Lt. S.D. Lee statue,
Vicksburg NMP
(National Park Service)
      Lee was especially active in veterans affairs and making sure the true history of the South, and the Confederacy in particular, were taught in Southern schools. He was one of the founders of the United Confederate Veterans and served as the chairman of the very influential UCV historical committee. This committee was aggressive in its review of historical school text books and promoted histories of the Confederacy written by Confederate veterans and Southerners to counteract the negative Northern histories.

□ □ □ □

▶ **TASK OBJECTIVE**: Extend the passage on S.D. Lee's work in Confederate veterans affairs with another paragraph, starting right after its final sentence.

▶ **EXTRACTED RECORDS**:
□ □ □ □

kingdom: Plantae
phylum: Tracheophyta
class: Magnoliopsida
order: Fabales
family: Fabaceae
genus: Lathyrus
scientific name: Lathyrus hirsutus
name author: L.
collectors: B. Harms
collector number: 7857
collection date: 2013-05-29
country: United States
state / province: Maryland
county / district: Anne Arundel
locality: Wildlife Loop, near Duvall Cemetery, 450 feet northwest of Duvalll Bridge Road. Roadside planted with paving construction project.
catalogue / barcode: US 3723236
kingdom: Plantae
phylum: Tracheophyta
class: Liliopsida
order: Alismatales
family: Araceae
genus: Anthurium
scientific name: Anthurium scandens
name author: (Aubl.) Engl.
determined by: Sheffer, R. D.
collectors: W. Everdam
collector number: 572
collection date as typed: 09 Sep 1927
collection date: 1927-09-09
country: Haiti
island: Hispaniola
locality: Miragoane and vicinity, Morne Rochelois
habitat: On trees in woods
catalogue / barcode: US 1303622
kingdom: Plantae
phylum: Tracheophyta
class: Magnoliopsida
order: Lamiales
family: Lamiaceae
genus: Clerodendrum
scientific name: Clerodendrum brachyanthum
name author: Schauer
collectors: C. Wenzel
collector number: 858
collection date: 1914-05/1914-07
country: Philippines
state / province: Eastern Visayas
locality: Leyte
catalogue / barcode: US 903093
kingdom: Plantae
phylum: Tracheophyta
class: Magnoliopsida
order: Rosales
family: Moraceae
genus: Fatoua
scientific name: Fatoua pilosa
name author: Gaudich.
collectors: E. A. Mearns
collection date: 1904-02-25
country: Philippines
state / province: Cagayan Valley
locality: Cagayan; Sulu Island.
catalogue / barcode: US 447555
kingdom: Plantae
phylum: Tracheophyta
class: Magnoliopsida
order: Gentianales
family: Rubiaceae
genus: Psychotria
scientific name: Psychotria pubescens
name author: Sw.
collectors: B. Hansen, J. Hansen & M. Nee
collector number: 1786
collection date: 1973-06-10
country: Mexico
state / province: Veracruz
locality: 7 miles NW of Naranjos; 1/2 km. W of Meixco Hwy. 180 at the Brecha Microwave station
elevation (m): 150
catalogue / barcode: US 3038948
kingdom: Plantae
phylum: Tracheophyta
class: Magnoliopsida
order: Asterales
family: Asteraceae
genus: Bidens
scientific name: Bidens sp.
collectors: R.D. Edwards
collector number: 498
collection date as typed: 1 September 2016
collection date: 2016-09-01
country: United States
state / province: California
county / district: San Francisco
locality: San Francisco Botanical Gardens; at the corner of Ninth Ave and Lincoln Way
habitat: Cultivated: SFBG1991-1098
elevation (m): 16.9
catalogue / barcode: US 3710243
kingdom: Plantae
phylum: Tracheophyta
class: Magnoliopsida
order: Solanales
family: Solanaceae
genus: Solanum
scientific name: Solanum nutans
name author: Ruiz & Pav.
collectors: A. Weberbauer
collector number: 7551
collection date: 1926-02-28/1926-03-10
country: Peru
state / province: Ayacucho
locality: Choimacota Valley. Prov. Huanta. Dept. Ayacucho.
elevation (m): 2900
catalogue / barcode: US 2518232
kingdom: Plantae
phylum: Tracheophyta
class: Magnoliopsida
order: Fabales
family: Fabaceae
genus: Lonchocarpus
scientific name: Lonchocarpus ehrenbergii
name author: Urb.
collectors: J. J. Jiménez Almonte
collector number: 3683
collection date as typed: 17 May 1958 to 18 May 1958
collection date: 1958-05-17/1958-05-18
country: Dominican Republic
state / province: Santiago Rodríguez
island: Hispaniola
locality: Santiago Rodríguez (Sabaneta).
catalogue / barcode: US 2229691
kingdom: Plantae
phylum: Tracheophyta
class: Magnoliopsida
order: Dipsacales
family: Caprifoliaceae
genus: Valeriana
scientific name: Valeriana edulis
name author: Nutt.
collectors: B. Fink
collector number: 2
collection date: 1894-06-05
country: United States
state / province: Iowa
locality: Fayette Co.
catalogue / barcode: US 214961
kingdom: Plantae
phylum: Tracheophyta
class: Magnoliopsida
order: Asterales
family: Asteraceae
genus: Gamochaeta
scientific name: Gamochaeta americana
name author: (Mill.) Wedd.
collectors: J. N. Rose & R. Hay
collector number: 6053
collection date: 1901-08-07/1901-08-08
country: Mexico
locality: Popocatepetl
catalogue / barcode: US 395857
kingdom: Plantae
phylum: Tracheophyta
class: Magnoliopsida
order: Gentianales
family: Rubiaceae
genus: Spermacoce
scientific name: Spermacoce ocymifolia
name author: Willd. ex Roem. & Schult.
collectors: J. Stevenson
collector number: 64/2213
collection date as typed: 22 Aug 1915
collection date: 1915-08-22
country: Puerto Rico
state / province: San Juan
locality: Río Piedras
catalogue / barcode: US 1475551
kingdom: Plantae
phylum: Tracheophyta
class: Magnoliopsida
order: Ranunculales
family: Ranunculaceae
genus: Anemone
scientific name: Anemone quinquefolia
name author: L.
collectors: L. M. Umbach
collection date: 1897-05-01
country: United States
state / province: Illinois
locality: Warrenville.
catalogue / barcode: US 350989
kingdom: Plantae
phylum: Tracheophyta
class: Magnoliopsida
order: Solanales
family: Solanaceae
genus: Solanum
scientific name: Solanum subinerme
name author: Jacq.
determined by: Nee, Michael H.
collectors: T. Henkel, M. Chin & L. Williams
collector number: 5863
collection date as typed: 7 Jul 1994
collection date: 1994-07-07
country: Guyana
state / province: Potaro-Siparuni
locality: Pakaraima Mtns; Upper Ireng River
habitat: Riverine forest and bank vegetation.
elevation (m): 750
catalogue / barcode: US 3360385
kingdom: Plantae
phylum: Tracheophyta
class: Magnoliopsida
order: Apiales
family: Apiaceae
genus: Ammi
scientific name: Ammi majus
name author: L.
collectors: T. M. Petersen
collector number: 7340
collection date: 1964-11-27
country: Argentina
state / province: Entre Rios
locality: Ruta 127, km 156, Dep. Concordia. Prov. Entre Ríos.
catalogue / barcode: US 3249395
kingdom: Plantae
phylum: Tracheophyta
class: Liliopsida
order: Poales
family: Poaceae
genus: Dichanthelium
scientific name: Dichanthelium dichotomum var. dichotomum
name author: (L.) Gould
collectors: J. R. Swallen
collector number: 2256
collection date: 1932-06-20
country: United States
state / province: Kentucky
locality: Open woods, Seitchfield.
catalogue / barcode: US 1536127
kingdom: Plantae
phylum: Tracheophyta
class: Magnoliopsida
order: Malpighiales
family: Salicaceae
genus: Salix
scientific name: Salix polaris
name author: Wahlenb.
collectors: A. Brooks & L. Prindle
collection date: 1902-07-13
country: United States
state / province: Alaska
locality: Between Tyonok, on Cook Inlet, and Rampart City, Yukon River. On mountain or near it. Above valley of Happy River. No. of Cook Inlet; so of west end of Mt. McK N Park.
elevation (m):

□ □ □ □

▶ **RESPONSE BELOW**:
        Lee was also instrumental in the creation of the Vicksburg National Military Park and served as the first president of the board of directors. He battled endlessly for a correct Confederate interpretation of that park and served on the board until then end of his life. Lee was also instrumental in the creation of the Sons of Confederate Veterans, promoted it, and gave it its "Charge." The direction that Lee set for it, is still the one that is the guiding light for the SCV until this very day. Lee is remembered at Vicksburg by a heroic statue and monument on the battlefield. The SCV honors him continually, and has named its academic arm, the Stephen Dill Lee Institute. He died on May 28, 1908 after giving a speech at Vicksburg. He is buried in Friendship  Cemetery in Columbus, Miss. His home in Columbus is now the Stephen D. Lee Home and Museum. The house was designated at historic landmark in 1971 and placed on the National Register of Historic Places.

--by Michael Jones, member of Captain James W. Bryan Camp 1390, Sons of Confederate Veterans, Lake Charles, Louisiana.